— Start Source document —
# Business understanding
------------

This initial phase focuses on understanding the project objectives and requirements from a business perspective, then converting this knowledge into a data mining problem definition and a preliminary plan designed to achieve the objectives.


### determine business objectives

#### background
  Retail is currently the most popular method of selling goods and services to end-users. Retailers must keep up with consumer trends and offer products that are relevant to them. Consider the following facts regarding retail.


There are two types of retailers: **online** and **offline**. Online stores increase competitiveness in the business and require retailers to carefully pick things for sale. Furthermore, internet merchants force stores to focus on a small range of commodities so that the online retailer can recommend higher-quality products to any consumer. It suggests that in order to make money, retailers should be aware of their customers' preferences.



When it comes to purchasing goods, consumers have a plethora of options. It means that retailers have a lot of **competition** and must analyze customer preferences in order to make money.
  
 The **retailer's income** is made up of things that have been sold. It indicates that in order to make a profit, the shop must maintain pricing control. There are two types of prices: "cost-plus" and "suggested retails." In the first situation, the salesperson can adjust the pricing (for example make it higher). However, demand and competition prevent Saller from raising prices indefinitely. As a result, the store must determine the best pricing. Second, the maker determines the price of the product.

#### business objectives
  From the foregoing, we can deduce that the primary goal of the retail business is to maximize profit by selling goods from the store and to respond to customer demands as quickly as possible in order to avoid competition. It indicates that the retailer is interested in picking goods that will satisfy the merchant's customers as well as determining a price that will generate demand and revenue. As a result, the most important business questions are:


- Which prices for which product may give me maximum income?
- How many units of products can I sale for given price?


#### business success criteria
Higher profits from warehouse products and majority client happiness are two success factors for retailers. Furthermore, retailers want a strategy for selling products and a pricing for each product that allows them to sell the greatest number of things.
— End Source document —
Please name the two types of prices described in the business understanding text above.
— Start Material —
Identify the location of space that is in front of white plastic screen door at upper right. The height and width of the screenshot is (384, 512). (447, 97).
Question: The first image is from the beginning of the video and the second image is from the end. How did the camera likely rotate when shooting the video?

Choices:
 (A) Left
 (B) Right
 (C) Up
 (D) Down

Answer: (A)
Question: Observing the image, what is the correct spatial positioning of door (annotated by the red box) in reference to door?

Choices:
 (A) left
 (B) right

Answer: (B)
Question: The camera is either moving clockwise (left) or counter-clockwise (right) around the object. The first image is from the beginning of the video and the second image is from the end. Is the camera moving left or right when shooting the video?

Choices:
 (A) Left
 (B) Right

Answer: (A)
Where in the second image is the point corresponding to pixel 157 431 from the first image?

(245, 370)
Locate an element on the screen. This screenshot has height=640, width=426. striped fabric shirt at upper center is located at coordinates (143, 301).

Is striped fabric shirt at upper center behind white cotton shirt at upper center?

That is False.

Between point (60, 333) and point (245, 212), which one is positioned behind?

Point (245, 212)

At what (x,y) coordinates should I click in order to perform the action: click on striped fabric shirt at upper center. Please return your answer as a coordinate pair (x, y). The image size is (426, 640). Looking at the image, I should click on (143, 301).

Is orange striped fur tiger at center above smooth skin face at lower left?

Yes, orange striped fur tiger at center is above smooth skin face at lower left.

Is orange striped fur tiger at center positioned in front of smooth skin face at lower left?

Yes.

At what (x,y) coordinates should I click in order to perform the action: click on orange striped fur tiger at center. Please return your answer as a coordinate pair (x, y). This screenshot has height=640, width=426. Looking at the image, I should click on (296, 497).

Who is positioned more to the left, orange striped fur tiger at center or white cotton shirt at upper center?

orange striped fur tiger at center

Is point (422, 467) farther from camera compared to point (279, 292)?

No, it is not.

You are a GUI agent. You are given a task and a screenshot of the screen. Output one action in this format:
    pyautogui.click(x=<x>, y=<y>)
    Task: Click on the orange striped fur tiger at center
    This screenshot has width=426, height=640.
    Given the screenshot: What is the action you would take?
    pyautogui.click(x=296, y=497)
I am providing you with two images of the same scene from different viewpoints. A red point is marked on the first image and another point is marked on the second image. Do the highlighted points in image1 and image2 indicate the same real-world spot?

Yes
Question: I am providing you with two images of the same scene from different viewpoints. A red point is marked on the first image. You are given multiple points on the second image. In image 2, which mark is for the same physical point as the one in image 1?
— End Material —
§ The solution: "Cost-plus" and "suggested retails."